PROBLEM DESCRIPTION: Restate all the entries exactly as they appear, apart from the pictures.

== Segment start ==

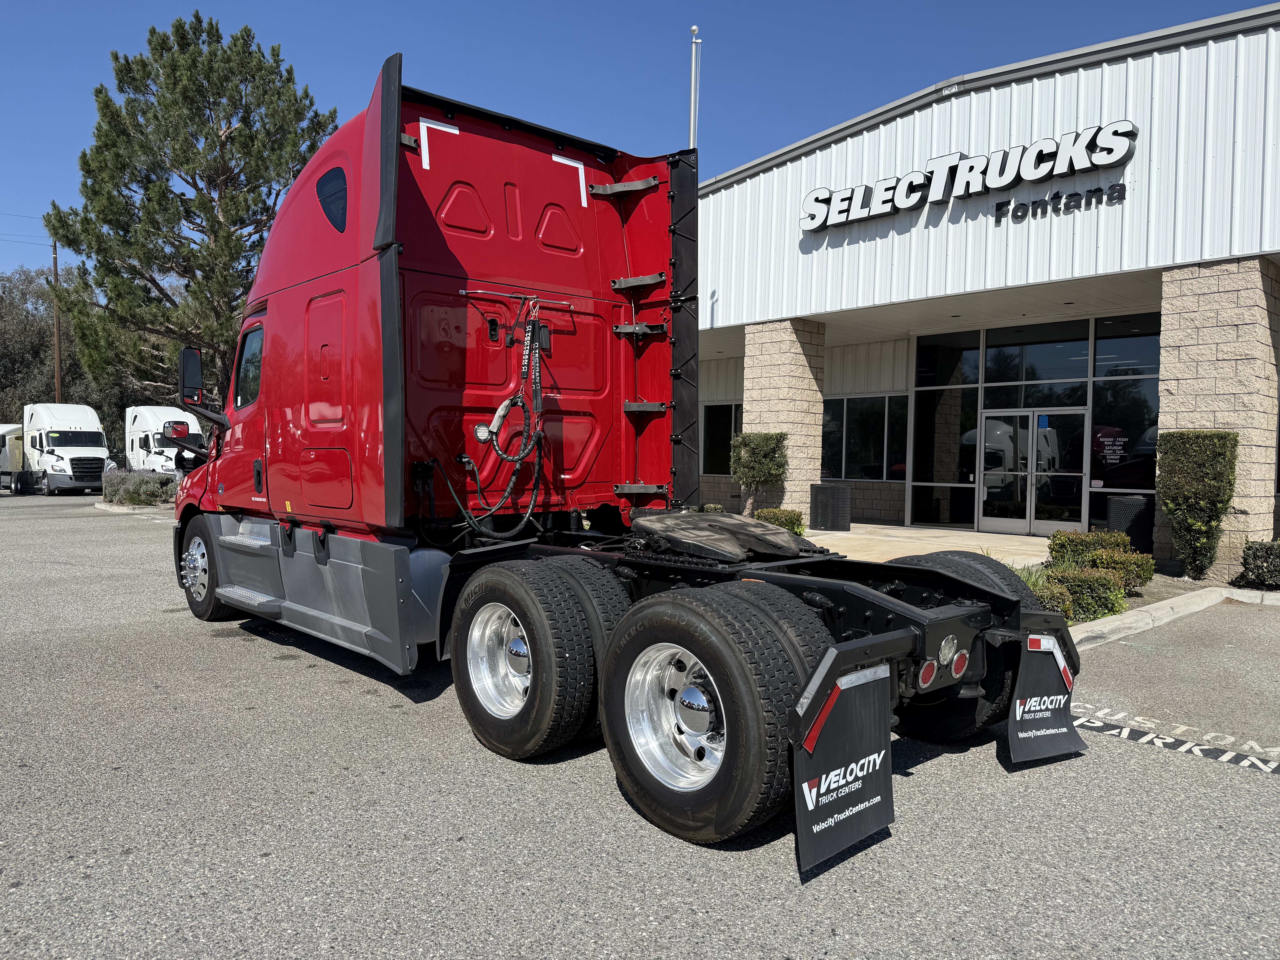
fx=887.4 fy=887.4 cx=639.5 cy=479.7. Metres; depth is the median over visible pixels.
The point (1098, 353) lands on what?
window
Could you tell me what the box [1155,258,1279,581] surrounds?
stone pillar
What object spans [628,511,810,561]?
fifth wheel
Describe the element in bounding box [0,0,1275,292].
sky
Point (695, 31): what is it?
flagpole
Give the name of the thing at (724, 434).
window
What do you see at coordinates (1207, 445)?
shrub
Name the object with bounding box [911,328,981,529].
window
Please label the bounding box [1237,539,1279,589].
shrub
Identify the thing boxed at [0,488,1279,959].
parking lot
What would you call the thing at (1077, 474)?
glass door
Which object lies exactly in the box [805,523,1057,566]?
walkway
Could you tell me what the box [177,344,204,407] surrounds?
side mirror
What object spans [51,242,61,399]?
utility pole
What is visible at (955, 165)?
building sign
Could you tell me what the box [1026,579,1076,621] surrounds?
shrub
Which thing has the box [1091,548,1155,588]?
shrub
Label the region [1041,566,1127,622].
shrub
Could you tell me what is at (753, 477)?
topiary tree
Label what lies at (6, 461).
truck
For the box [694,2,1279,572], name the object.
dealership building
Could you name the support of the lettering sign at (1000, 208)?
attached to the dealership building
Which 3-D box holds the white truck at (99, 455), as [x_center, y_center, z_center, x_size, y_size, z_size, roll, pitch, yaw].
[-23.427,-1.220,36.103,2.411,3.456,7.130,-1,3,-43]
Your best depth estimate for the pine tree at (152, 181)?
24.92 m
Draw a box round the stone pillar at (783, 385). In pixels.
[740,315,825,515]
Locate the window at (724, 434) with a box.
[702,402,742,474]
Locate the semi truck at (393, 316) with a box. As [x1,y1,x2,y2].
[167,51,1083,862]
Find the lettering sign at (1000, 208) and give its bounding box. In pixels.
[990,182,1129,222]
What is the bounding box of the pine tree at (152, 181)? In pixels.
[39,12,336,410]
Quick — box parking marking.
[1072,704,1279,774]
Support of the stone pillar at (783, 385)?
attached to the dealership building
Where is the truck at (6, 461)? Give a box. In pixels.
[0,423,24,490]
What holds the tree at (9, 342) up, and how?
on the ground
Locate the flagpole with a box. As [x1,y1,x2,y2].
[688,25,701,150]
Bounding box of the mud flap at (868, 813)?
[791,657,893,873]
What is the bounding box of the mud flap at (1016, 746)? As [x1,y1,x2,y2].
[1006,628,1085,764]
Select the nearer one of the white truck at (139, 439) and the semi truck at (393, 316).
the semi truck at (393, 316)
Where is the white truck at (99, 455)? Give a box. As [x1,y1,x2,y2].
[18,402,110,494]
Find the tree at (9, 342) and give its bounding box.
[0,265,93,419]
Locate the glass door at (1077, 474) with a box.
[977,407,1085,535]
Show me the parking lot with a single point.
(300, 673)
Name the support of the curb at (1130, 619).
on the parking lot
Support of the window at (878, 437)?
in the dealership building
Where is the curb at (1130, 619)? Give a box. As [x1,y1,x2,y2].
[1065,585,1279,647]
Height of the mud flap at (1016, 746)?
0.762 m
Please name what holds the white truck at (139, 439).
on the parking lot
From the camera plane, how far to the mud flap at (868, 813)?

== Segment end ==

REPLY TO THE EXERCISE:
fx=887.4 fy=887.4 cx=639.5 cy=479.7. Metres; depth is the median over visible pixels.
The point (1098, 353) lands on what?
window
Could you tell me what the box [1155,258,1279,581] surrounds?
stone pillar
What object spans [628,511,810,561]?
fifth wheel
Describe the element in bounding box [0,0,1275,292].
sky
Point (695, 31): what is it?
flagpole
Give the name of the thing at (724, 434).
window
What do you see at coordinates (1207, 445)?
shrub
Name the object with bounding box [911,328,981,529].
window
Please label the bounding box [1237,539,1279,589].
shrub
Identify the thing boxed at [0,488,1279,959].
parking lot
What would you call the thing at (1077, 474)?
glass door
Which object lies exactly in the box [805,523,1057,566]?
walkway
Could you tell me what the box [177,344,204,407] surrounds?
side mirror
What object spans [51,242,61,399]?
utility pole
What is visible at (955, 165)?
building sign
Could you tell me what the box [1026,579,1076,621] surrounds?
shrub
Which thing has the box [1091,548,1155,588]?
shrub
Label the region [1041,566,1127,622].
shrub
Could you tell me what is at (753, 477)?
topiary tree
Label what lies at (6, 461).
truck
For the box [694,2,1279,572], name the object.
dealership building
Could you name the support of the lettering sign at (1000, 208)?
attached to the dealership building
Which 3-D box holds the white truck at (99, 455), as [x_center, y_center, z_center, x_size, y_size, z_size, roll, pitch, yaw].
[-23.427,-1.220,36.103,2.411,3.456,7.130,-1,3,-43]
Your best depth estimate for the pine tree at (152, 181)?
24.92 m
Draw a box round the stone pillar at (783, 385). In pixels.
[740,315,825,515]
Locate the window at (724, 434) with a box.
[702,402,742,474]
Locate the semi truck at (393, 316) with a box. As [x1,y1,x2,y2].
[167,51,1083,862]
Find the lettering sign at (1000, 208) and give its bounding box. In pixels.
[990,182,1129,222]
What is the bounding box of the pine tree at (152, 181)? In pixels.
[39,12,336,410]
Quick — box parking marking.
[1072,704,1279,774]
Support of the stone pillar at (783, 385)?
attached to the dealership building
Where is the truck at (6, 461)? Give a box. In pixels.
[0,423,24,490]
What holds the tree at (9, 342) up, and how?
on the ground
Locate the flagpole with a box. As [x1,y1,x2,y2].
[688,25,701,150]
Bounding box of the mud flap at (868, 813)?
[791,657,893,873]
What is the bounding box of the mud flap at (1016, 746)? As [x1,y1,x2,y2].
[1006,628,1085,764]
Select the nearer one of the white truck at (139, 439) and the semi truck at (393, 316).
the semi truck at (393, 316)
Where is the white truck at (99, 455)? Give a box. As [x1,y1,x2,y2].
[18,402,110,494]
Find the tree at (9, 342) and give its bounding box.
[0,265,93,419]
Locate the glass door at (1077, 474) with a box.
[977,407,1085,535]
Show me the parking lot with a single point.
(300, 673)
Name the support of the curb at (1130, 619).
on the parking lot
Support of the window at (878, 437)?
in the dealership building
Where is the curb at (1130, 619)? Give a box. As [x1,y1,x2,y2].
[1065,585,1279,647]
Height of the mud flap at (1016, 746)?
0.762 m
Please name what holds the white truck at (139, 439).
on the parking lot
From the camera plane, how far to the mud flap at (868, 813)?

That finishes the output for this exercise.